Mata Nino melotot, dia tahu perusahaan tersebut. Beberapa kali pernah dia melewati perusahaan Inti Nusa perkasa, sebuah perusahaan dengan gedung megah di wilayah Jakarta. Nino mengangguk, “Tentu saja saya tahu. Gedungnya sangat megah, saya sering lewat di depannya.”
Cavero mendesah, sedikit lega. Perusahaan Inti Nusa Perkasa adalah salah satu anak perusahaan keluarganya, dan dia mencoba mencatut nama perusahaan tersebut untuk memuluskan jalan ninjanya.
“Ya, bisa dibilang, PT Diaga Karya merupakan bagian dari perusahaan Inti nusa Perkasa. Kami tengah mencoba meluaskan usaha kami pada pembuatan bijih plastik.” Cavero menghentikan omongannya dan melihat Nino mengangguk-angguk seperti boneka per anjing yang sering ditempel di dashboard mobil. Hm, ronde kedua, desis Cavero dalam hati, “Biji plastik merupakan salah satu komoditi yang bagus dan dapat diserap pasar dengan baik. bapak tentu tahu bahwa banyak sekali kebutuhan plastik untuk beragam barang-barang dan kemasan. Nah, perusahaan kami berniat untuk melakukan hal tersebut. Tapi..”
“Tapi, apa?”
Cavero mendesah, “Namun, perusahaan induk masih pikir-pikir dahulu. Mereka bilang, bila ada samplenya maka mereka berani menggelontorkan dana besar untuk hal tersebut.”
“Lalu?” Nino memandang dengan tidak sabar.

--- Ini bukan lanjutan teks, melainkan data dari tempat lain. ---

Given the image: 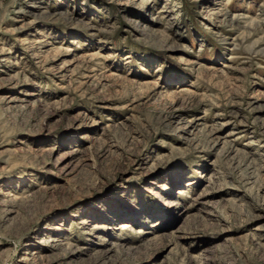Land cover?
<instances>
[{"label":"rangeland","instance_id":"rangeland-1","mask_svg":"<svg viewBox=\"0 0 264 264\" xmlns=\"http://www.w3.org/2000/svg\"><path fill=\"white\" fill-rule=\"evenodd\" d=\"M0 264H264V0H0Z\"/></svg>","mask_w":264,"mask_h":264},{"label":"bare ground","instance_id":"bare-ground-1","mask_svg":"<svg viewBox=\"0 0 264 264\" xmlns=\"http://www.w3.org/2000/svg\"><path fill=\"white\" fill-rule=\"evenodd\" d=\"M194 257H195V256H194ZM194 257H193V258H194ZM192 260H193V259H192ZM198 260H199V259H198Z\"/></svg>","mask_w":264,"mask_h":264}]
</instances>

“Ya, saya berpikir, dan tentu saja ingin mengajak kerjasama Bapak Nino untuk membuat sebuah pabrik kecil pengolahan biji plastik. Saya memiliki konsepnya, namun dana tidak bisa turun tanpa sebuah sample. Bila bapak setuju untuk membuat sebuah pabrik percontohan pengolahan plastik, maka kita bisa menaikkannya ke pusat dan tentu saja perusahaan yang Bapak Buat bisa mendatangkan sponsor dari perusahaan Inti Nusa perkasa.”
“Jadi, maksud Mas ini, saya membuat pabrik pengolahan plastik?”